Joe Gallagher écrit que 3.Cf3 Cc6 "n'a jamais réellement été adopté par les joueurs, probablement parce qu'il ne résout en rien les problèmes à court terme des noirs". Comme la Défense Fischer, il s'agit d'un coup d'attente, dont l'évident désavantage est que le cavalier en c6 sera plus tard dans l'ouverture une cible pour le pion d. 

 

Gambit du Roi Refusé

Les noirs peuvent refuser le pion offert en sacrifice, ou proposer eux-mêmes un contre-gambit.

Contre-gambit Falkbeer : 2...d5

Le contre-gambit Falkbeer tient son nom du Germanophone Austro-Hongrois du XIX° siècle Ernst Falkbeer. Voici comment il se déroule : 1.e4 e5 2.f4 d5 3.exd5 e4; les noirs sacrifient un pion et en retour ont un développement rapide et facile. Autrefois, on le pensait bon pour les noirs et de bons résultats étaient obtenus par ceux qui l'employaient. Puis il perdit les faveurs des joueurs après les années 1930, car on s'aperçut que les blancs prenaient l'avantage avec la réponse 4.d3!

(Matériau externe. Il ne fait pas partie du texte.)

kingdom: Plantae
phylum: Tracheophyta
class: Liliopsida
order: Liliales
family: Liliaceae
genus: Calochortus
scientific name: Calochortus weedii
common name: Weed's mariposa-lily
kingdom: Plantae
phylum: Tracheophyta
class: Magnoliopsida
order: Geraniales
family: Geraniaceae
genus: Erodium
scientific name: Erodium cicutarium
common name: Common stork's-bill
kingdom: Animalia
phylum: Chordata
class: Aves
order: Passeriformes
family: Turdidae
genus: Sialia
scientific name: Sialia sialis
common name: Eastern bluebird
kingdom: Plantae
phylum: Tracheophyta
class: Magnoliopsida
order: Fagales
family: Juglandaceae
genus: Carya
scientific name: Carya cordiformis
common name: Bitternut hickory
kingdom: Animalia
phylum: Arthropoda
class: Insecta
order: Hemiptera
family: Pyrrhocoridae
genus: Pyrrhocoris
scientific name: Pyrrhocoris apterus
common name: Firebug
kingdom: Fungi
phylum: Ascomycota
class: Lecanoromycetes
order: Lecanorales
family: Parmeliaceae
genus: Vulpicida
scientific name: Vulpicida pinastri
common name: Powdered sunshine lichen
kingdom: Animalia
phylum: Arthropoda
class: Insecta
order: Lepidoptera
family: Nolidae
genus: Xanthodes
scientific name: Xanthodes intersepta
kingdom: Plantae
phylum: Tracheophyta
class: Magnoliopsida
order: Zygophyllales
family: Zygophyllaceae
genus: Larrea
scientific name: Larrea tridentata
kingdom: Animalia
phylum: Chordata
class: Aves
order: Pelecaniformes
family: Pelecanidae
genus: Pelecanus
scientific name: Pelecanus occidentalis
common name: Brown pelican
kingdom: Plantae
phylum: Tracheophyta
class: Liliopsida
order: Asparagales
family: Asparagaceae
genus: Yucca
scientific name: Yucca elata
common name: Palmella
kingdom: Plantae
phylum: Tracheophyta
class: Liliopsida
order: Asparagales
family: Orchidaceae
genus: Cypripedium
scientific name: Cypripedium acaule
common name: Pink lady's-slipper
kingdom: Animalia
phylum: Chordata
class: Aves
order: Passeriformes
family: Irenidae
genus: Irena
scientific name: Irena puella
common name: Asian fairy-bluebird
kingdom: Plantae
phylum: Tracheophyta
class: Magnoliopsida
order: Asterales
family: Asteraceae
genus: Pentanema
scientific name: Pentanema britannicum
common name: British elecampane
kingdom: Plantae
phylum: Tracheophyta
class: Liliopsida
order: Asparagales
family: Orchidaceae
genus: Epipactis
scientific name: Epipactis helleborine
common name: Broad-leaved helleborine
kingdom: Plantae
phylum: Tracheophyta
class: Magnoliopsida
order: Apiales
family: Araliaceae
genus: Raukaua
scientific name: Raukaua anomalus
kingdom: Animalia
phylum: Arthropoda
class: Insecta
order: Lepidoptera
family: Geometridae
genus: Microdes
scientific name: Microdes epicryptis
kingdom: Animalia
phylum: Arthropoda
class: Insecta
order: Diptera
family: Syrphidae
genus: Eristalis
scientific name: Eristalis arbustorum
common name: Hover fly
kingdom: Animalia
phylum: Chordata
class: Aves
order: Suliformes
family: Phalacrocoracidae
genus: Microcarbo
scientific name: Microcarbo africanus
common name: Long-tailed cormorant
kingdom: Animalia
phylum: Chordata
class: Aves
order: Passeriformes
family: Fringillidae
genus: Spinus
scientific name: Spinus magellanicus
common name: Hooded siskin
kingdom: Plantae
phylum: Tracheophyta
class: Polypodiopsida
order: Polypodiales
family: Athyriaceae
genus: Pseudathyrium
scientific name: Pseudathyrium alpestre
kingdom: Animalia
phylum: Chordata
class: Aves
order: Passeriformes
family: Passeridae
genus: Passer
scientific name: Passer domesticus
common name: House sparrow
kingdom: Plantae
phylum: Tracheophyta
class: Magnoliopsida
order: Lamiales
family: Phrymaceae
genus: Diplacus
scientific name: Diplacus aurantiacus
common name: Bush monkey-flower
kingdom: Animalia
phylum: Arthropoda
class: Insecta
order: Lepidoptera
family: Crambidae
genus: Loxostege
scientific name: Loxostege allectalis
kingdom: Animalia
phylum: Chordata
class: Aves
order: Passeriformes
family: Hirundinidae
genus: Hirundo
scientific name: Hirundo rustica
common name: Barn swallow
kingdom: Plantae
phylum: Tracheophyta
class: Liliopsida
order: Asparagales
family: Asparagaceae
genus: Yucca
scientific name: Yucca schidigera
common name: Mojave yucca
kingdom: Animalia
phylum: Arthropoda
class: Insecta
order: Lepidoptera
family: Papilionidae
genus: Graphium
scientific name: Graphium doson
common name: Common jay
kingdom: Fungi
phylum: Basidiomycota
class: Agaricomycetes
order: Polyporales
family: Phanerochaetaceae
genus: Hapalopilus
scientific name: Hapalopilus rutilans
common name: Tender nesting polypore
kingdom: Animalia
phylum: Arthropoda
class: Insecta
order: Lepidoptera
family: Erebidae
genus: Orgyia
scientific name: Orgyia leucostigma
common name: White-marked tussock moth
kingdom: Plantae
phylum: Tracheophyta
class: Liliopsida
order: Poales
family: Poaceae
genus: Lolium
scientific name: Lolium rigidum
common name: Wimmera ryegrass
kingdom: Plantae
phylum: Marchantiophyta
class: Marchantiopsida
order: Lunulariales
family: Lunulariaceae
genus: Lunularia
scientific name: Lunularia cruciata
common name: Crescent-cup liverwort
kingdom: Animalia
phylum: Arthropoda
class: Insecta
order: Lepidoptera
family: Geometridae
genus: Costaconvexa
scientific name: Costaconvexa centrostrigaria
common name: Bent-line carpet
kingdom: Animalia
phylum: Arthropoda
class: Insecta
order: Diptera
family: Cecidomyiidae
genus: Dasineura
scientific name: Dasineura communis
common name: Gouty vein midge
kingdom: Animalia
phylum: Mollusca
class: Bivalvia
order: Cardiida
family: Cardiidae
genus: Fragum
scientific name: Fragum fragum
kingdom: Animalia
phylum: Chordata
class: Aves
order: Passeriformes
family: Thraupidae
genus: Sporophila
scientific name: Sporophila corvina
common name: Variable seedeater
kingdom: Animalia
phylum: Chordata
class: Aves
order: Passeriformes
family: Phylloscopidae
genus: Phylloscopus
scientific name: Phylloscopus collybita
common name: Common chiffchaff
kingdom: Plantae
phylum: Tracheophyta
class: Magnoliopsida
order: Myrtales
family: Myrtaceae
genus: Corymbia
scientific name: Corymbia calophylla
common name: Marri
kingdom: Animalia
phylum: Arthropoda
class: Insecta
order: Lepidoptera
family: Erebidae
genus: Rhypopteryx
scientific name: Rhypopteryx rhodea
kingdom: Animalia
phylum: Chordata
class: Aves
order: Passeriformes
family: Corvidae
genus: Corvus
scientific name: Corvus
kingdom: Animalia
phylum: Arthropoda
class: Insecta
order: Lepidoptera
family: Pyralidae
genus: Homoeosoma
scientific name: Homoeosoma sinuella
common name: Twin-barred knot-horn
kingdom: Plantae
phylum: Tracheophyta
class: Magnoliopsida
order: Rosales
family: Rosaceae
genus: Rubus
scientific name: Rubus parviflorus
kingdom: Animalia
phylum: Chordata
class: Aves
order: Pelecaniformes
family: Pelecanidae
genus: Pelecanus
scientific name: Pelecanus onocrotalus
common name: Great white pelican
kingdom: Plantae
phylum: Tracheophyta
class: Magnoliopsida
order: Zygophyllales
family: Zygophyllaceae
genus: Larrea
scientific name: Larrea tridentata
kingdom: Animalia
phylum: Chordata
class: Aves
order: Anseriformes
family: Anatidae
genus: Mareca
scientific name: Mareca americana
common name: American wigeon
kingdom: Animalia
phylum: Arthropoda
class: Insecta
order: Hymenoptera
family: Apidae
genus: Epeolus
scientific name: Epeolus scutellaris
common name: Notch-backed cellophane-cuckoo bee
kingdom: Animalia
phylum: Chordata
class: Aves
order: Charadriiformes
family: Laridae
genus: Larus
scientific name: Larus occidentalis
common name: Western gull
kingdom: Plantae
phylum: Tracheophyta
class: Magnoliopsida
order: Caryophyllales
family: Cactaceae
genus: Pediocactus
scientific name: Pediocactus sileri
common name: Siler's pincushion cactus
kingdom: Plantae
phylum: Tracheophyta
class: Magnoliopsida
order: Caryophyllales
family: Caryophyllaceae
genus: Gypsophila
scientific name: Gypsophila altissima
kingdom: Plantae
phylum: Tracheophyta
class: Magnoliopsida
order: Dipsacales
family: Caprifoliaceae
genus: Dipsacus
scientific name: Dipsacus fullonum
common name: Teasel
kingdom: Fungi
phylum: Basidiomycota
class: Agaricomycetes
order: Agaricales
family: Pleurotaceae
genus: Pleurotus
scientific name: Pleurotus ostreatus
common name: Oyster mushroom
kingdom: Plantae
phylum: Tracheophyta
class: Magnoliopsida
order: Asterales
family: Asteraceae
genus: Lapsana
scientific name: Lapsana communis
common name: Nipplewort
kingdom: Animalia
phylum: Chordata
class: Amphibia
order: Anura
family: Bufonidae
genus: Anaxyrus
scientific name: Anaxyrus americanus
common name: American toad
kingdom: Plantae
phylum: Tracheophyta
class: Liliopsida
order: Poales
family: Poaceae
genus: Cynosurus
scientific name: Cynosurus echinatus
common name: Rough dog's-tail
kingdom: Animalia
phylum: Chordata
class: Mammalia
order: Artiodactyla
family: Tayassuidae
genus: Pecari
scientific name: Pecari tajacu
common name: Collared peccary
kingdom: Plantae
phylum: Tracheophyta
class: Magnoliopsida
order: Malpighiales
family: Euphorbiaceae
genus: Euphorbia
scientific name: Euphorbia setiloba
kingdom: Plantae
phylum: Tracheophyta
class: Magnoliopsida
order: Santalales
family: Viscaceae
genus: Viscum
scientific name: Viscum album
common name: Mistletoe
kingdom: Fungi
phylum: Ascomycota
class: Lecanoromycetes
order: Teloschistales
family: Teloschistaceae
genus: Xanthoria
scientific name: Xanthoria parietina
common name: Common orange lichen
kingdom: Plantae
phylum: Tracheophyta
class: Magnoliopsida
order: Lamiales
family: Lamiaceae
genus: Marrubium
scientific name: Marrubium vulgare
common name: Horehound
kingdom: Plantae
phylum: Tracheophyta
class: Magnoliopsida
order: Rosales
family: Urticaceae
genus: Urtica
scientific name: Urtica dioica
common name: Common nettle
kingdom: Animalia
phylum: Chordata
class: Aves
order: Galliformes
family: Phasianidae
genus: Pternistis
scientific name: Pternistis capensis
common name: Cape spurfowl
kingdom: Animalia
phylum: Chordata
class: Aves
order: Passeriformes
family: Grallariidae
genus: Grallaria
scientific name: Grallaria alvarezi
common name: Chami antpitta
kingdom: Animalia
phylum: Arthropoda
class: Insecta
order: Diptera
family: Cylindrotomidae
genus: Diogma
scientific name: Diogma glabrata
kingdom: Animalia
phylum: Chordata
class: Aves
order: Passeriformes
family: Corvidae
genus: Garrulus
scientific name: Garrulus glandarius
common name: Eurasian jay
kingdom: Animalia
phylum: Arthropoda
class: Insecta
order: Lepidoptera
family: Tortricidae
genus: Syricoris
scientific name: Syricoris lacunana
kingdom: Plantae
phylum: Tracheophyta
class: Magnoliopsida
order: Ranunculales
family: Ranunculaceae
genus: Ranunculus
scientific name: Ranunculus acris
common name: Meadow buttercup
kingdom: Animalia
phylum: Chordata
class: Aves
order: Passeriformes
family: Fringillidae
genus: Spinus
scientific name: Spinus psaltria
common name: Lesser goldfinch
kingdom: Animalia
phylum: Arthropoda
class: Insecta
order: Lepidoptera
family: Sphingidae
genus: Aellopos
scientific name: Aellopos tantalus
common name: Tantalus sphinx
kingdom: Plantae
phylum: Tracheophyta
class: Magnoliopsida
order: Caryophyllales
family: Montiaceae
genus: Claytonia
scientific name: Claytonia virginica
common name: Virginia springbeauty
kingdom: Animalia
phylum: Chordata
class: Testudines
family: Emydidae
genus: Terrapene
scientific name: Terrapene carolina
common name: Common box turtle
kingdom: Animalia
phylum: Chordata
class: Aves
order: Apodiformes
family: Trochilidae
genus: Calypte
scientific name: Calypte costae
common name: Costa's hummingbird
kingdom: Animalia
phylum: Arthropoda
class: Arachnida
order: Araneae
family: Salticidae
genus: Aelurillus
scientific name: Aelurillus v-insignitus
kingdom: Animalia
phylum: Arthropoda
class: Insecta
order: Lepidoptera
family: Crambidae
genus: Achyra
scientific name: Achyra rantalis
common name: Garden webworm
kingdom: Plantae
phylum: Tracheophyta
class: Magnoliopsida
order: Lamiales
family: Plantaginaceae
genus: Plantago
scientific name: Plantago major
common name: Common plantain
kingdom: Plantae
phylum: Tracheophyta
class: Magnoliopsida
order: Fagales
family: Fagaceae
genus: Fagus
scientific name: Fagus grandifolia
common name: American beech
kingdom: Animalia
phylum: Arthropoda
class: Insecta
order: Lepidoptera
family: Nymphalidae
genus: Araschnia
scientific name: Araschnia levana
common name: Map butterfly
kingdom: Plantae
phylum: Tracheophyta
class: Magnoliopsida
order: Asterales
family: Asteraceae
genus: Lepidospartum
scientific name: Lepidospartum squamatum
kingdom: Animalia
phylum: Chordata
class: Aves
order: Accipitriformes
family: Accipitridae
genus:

Il existe une interprétation plus moderne du Falkbeer : 2...d5 3.exd5 c6!?, prôné par Aron Nimzowitsch. Les noirs font fi des pions et activent leurs pièces très tôt. Les blancs ont une meilleure structure de pions et pensent pouvoir prétendre à une meilleure fin de partie. La ligne principale 4.Cc3 exf4 5.Cf3 Fd6 6.d4 Ce7 7.dxc6 Cbxc6 donne des positions de même type que celles de la variante Moderne du gambit accepté.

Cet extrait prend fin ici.